▶ _EXERCISE INPUTS_:
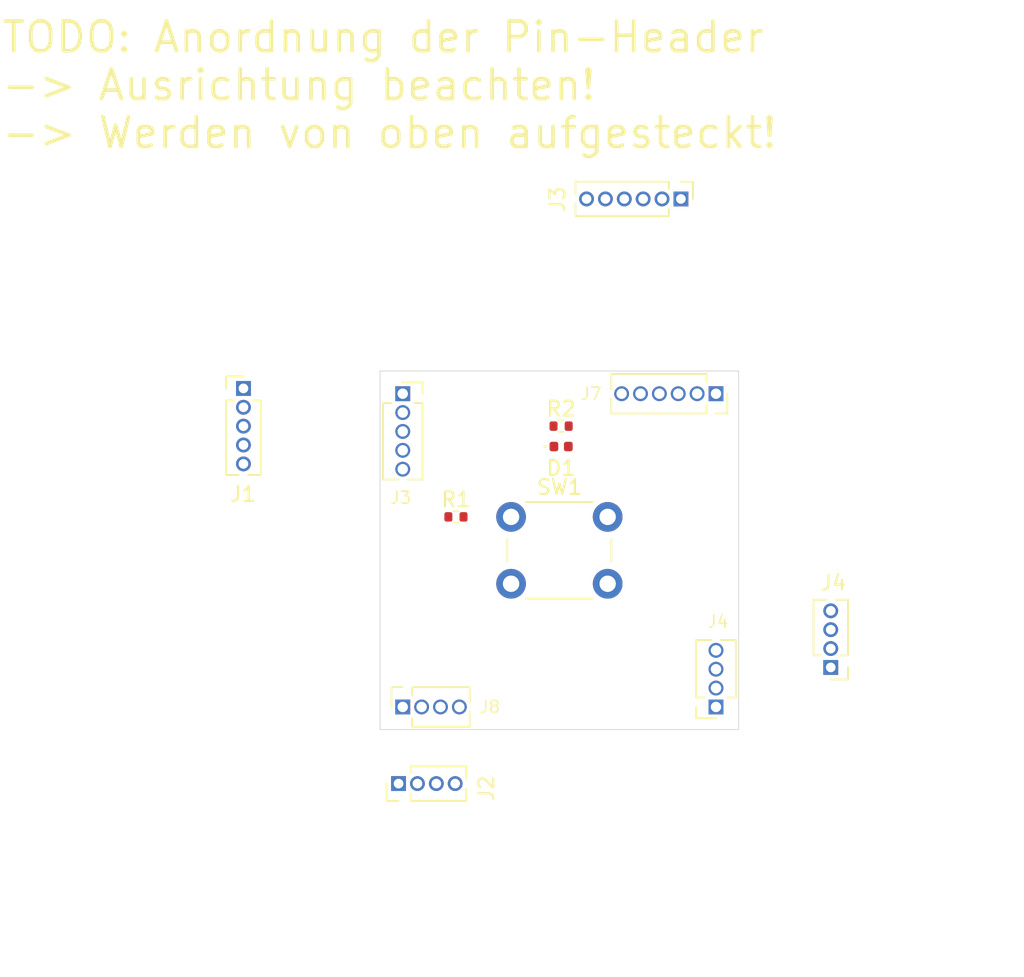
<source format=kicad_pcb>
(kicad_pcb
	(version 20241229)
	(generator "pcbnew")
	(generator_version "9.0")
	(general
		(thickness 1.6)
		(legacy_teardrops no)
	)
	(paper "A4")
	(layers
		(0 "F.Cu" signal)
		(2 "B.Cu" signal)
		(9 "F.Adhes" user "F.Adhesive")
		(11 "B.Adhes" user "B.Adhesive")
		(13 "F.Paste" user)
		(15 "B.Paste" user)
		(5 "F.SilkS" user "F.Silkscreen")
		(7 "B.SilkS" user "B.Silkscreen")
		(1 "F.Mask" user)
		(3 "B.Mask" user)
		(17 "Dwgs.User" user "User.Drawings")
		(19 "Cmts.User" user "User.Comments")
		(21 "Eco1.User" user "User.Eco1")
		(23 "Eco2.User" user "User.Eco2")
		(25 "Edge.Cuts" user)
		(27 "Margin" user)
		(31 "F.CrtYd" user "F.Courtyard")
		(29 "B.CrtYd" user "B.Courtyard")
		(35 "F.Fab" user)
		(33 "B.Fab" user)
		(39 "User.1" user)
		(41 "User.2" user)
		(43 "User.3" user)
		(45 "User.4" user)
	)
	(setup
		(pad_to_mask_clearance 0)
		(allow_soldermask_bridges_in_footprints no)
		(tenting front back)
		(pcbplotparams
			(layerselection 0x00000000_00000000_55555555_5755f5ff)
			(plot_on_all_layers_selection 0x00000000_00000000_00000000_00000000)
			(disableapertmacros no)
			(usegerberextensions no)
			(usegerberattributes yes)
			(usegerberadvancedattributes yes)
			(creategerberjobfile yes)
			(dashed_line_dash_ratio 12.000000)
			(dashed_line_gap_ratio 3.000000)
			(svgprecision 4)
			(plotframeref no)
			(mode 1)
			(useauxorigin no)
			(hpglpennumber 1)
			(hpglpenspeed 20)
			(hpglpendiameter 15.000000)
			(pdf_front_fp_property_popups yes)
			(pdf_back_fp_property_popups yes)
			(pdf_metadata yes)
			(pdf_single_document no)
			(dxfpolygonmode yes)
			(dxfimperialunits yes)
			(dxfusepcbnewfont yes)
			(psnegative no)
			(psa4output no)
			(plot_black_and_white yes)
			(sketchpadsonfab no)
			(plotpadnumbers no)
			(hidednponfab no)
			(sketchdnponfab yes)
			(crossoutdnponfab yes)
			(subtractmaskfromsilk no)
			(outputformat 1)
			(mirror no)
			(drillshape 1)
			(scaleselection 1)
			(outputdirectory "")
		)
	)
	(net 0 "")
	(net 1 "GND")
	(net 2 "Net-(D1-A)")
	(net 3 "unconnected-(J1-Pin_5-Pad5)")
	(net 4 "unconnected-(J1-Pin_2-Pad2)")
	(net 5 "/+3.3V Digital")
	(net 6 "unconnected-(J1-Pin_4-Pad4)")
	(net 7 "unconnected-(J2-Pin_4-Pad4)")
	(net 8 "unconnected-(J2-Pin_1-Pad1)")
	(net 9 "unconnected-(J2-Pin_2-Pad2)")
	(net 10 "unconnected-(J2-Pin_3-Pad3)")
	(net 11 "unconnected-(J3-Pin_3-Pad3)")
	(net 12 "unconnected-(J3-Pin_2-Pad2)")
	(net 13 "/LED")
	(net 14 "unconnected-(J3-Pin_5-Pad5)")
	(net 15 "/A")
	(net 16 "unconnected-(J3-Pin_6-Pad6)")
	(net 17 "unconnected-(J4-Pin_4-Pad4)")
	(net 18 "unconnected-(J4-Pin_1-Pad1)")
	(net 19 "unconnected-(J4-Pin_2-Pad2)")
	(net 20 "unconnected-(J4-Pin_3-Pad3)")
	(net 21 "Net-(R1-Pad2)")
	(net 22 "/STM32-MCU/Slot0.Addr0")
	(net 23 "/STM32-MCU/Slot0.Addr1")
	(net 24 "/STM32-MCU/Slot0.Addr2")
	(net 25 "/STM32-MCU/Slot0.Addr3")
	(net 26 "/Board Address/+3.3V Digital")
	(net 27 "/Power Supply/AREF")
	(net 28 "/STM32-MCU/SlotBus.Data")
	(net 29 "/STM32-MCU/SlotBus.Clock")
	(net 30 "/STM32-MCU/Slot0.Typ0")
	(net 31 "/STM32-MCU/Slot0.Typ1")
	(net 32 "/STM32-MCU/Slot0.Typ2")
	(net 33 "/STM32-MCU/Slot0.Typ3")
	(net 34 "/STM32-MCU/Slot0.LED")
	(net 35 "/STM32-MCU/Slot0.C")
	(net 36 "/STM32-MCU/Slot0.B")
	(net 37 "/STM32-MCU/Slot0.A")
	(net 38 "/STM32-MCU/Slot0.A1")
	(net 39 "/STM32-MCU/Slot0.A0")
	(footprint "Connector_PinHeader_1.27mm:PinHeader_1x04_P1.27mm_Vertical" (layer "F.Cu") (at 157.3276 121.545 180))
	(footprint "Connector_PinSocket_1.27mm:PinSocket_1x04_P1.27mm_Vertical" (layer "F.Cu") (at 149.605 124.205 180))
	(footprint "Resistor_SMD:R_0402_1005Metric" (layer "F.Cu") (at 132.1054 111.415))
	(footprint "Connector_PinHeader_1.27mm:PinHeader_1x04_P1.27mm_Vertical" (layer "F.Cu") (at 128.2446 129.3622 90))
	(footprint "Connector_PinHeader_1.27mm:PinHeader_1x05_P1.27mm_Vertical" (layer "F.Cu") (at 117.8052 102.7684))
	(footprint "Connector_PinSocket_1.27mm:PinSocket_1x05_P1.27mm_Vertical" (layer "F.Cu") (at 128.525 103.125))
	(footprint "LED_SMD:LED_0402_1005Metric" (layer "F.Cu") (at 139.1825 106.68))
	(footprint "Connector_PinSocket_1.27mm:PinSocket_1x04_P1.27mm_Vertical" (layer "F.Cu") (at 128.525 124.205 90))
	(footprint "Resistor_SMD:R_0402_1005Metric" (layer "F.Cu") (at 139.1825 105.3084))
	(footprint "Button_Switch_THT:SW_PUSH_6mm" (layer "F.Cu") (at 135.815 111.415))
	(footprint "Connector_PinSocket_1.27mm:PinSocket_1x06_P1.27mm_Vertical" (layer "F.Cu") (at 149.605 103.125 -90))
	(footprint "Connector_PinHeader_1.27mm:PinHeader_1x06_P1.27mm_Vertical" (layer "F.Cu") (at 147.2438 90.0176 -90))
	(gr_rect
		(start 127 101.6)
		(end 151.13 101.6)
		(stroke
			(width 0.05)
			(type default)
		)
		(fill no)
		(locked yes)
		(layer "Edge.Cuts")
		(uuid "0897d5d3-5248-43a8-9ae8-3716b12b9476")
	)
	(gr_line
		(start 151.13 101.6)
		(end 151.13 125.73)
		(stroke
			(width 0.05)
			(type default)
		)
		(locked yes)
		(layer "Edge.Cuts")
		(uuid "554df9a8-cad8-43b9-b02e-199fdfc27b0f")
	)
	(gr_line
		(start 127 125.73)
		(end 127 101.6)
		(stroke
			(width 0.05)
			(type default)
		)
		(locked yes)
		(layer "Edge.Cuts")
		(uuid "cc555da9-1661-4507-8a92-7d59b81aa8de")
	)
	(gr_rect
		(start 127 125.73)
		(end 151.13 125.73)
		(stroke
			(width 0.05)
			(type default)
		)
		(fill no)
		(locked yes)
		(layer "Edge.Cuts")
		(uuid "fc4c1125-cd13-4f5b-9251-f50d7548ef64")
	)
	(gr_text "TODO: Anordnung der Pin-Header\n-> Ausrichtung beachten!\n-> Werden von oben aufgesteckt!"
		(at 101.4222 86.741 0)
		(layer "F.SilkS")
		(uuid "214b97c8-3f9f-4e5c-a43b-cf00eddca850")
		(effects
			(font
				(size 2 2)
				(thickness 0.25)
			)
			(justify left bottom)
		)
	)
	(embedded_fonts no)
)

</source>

--

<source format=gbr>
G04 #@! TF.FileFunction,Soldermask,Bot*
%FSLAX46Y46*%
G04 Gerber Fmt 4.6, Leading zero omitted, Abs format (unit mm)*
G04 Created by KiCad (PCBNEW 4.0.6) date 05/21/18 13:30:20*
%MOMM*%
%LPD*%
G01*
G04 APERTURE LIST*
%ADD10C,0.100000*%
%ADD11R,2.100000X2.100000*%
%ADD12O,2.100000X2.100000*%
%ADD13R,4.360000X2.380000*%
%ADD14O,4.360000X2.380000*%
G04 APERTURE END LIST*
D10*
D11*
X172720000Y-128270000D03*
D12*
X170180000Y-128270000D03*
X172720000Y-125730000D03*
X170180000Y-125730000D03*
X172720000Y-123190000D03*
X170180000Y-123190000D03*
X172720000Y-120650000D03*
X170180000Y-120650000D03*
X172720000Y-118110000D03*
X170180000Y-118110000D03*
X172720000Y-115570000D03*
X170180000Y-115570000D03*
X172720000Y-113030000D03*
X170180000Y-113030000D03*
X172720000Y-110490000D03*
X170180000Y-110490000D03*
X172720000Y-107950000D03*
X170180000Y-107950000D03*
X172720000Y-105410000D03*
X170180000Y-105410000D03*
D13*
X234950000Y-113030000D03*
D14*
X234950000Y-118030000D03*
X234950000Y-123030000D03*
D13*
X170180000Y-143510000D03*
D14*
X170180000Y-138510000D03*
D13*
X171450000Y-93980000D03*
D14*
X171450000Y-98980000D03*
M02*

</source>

▶ _TASK TO COMPLETE_:
Send back an exact copy of only the lines from the line with "<source format=kicad_pcb>" up to and including the line with "(usegerberattributes yes)" in the data above.

▶ _YOUR RESPONSE_:
<source format=kicad_pcb>
(kicad_pcb
	(version 20241229)
	(generator "pcbnew")
	(generator_version "9.0")
	(general
		(thickness 1.6)
		(legacy_teardrops no)
	)
	(paper "A4")
	(layers
		(0 "F.Cu" signal)
		(2 "B.Cu" signal)
		(9 "F.Adhes" user "F.Adhesive")
		(11 "B.Adhes" user "B.Adhesive")
		(13 "F.Paste" user)
		(15 "B.Paste" user)
		(5 "F.SilkS" user "F.Silkscreen")
		(7 "B.SilkS" user "B.Silkscreen")
		(1 "F.Mask" user)
		(3 "B.Mask" user)
		(17 "Dwgs.User" user "User.Drawings")
		(19 "Cmts.User" user "User.Comments")
		(21 "Eco1.User" user "User.Eco1")
		(23 "Eco2.User" user "User.Eco2")
		(25 "Edge.Cuts" user)
		(27 "Margin" user)
		(31 "F.CrtYd" user "F.Courtyard")
		(29 "B.CrtYd" user "B.Courtyard")
		(35 "F.Fab" user)
		(33 "B.Fab" user)
		(39 "User.1" user)
		(41 "User.2" user)
		(43 "User.3" user)
		(45 "User.4" user)
	)
	(setup
		(pad_to_mask_clearance 0)
		(allow_soldermask_bridges_in_footprints no)
		(tenting front back)
		(pcbplotparams
			(layerselection 0x00000000_00000000_55555555_5755f5ff)
			(plot_on_all_layers_selection 0x00000000_00000000_00000000_00000000)
			(disableapertmacros no)
			(usegerberextensions no)
			(usegerberattributes yes)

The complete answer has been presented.